さらに3日目の練習で相手と頭部を接触し、脳しんとうとなった清武弘嗣(セレッソ大阪)が精密検査で大事にはいたらなかったものの、メディカルスタッフの判断を受けて離脱が決定。急きょ、7日の公式会見でハリルホジッチ監督により土居聖真の招集が発表され、その日の練習から合流している。
代表常連の山口が選外となった上に西、杉本、清武と、メンバーの中では経験のある3選手が離脱するという事態。指揮官も「残念ながらたくさんの困難があります」と厳しい状況を吐露したが、残ったメンバーと追加招集の3人が結束して優勝を目指し、その中でフルメンバーに割って入れる様なアピールを期待するしかない。

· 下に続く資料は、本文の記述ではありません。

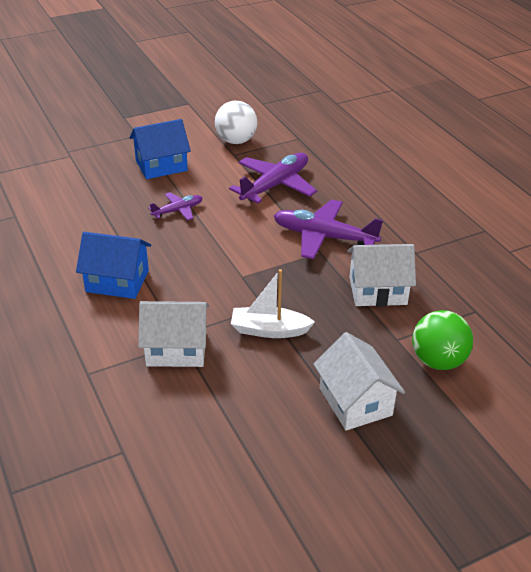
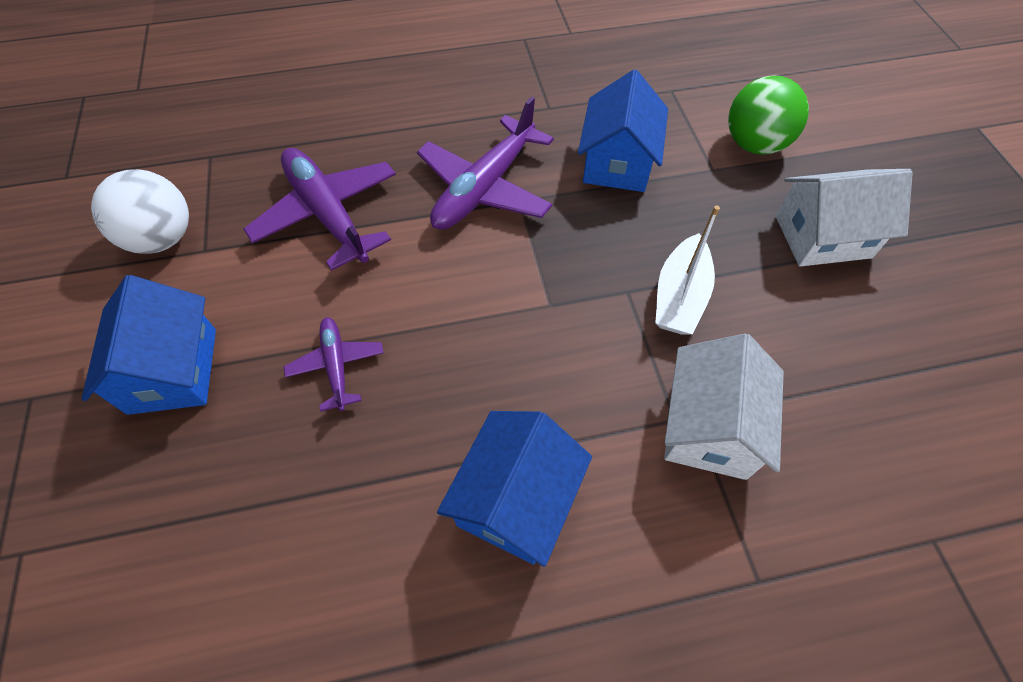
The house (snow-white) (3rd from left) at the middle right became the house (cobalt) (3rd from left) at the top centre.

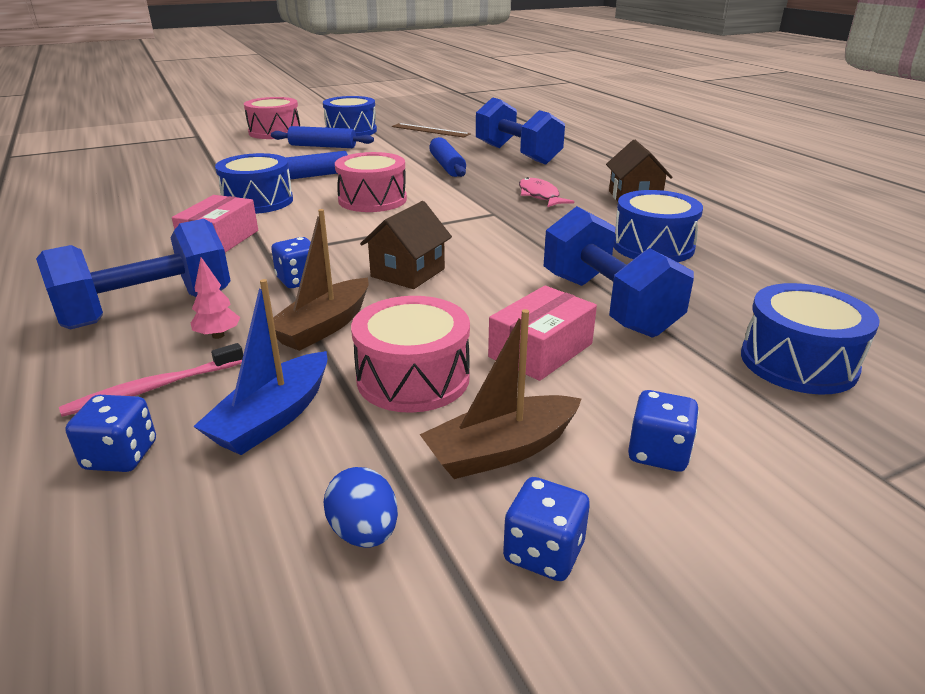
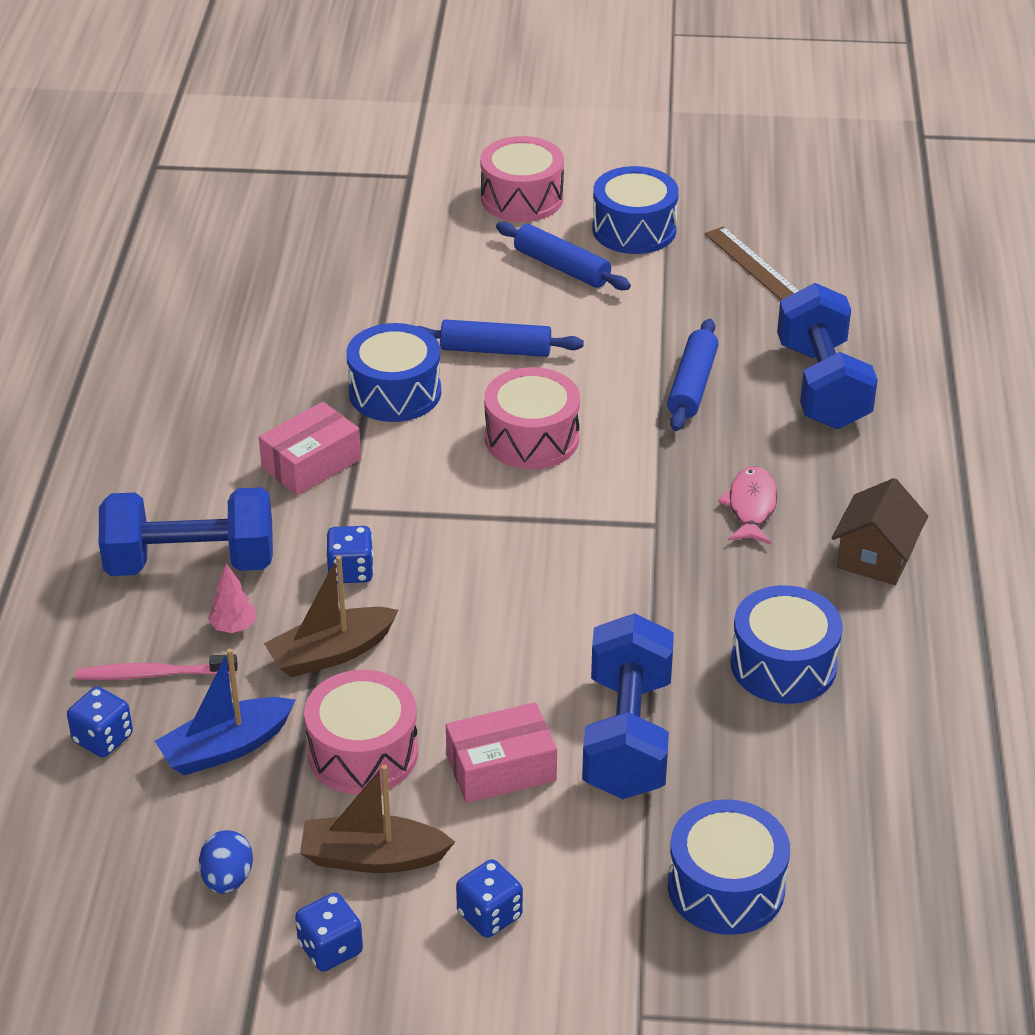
The house (brown) (1st from left) at the centre disappeared.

見方を変えれば未知数な部分は大きいものの、追加招集の3人はメンバー発表前にファンなどからも招集を待望する声があがっていた実力者であり、ハリルホジッチ監督も“ラージファミリー”としてチェックしてきた選手たちであることは間違いない。こうした選手たちの活躍こそが、残り半年間に向けたサバイバルの競争を活性化していくポテンシャルを持っているのではないか。
強いメンタルでアピールを誓う室屋成
室屋成は23歳だが、昨年夏のロンドン五輪にも出場した期待のサイドバックで、クラブでは右が本職だが、左でも機能できる。特に大柄なわけではないが守備の“デュエル”に強く、ライン際ではただでは抜かせない強いメンタリティも備えた選手だ。クロスの精度に課題があるものの、2日目のゲーム形式のトレーニングでは阿部浩之のゴールをアシストするなど、攻撃面でも意欲的な姿勢を見せている。
「追加で入りましたけどチャンスだと思いますし、とにかく自分のできることを全力でやろうかなと思っています」
30歳の西に代わり招集された室屋は20歳で初選出の初瀬亮(ガンバ大阪)と競争することに。2日目の練習では北朝鮮戦に向けたレギュラー組と見られる側に入っており、いきなりアピールのチャンスが巡ってくるかもしれない。早速、右サイドハーフの小林悠などと話し合ったという室屋のメンタル面の強みはそうした積極的なコミュニケーションにも表れている様だ。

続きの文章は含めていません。